Your assignment:
Below this line is the material. Write out only its lines from the one containing "tảng/ Luyện thi/" through the one containing "học và thi thpt quốc gia 2018", both kept, exactly.

The data:
····················
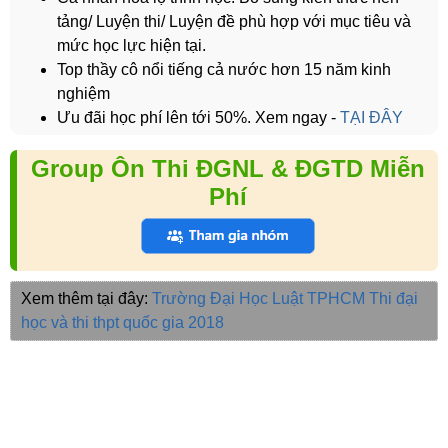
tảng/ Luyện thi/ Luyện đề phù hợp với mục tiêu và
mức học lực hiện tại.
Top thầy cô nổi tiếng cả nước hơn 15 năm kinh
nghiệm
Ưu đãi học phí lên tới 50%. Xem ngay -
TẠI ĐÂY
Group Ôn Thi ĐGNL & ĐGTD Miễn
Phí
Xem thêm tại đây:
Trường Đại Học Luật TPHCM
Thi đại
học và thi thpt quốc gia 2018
····················
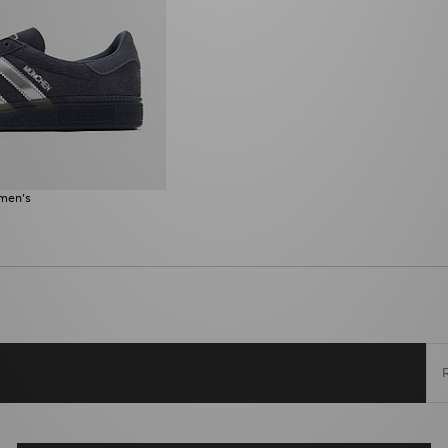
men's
····················
Response box:
tảng/ Luyện thi/ Luyện đề phù hợp với mục tiêu và
mức học lực hiện tại.
Top thầy cô nổi tiếng cả nước hơn 15 năm kinh
nghiệm
Ưu đãi học phí lên tới 50%. Xem ngay -
TẠI ĐÂY
Group Ôn Thi ĐGNL & ĐGTD Miễn
Phí
Xem thêm tại đây:
Trường Đại Học Luật TPHCM
Thi đại
học và thi thpt quốc gia 2018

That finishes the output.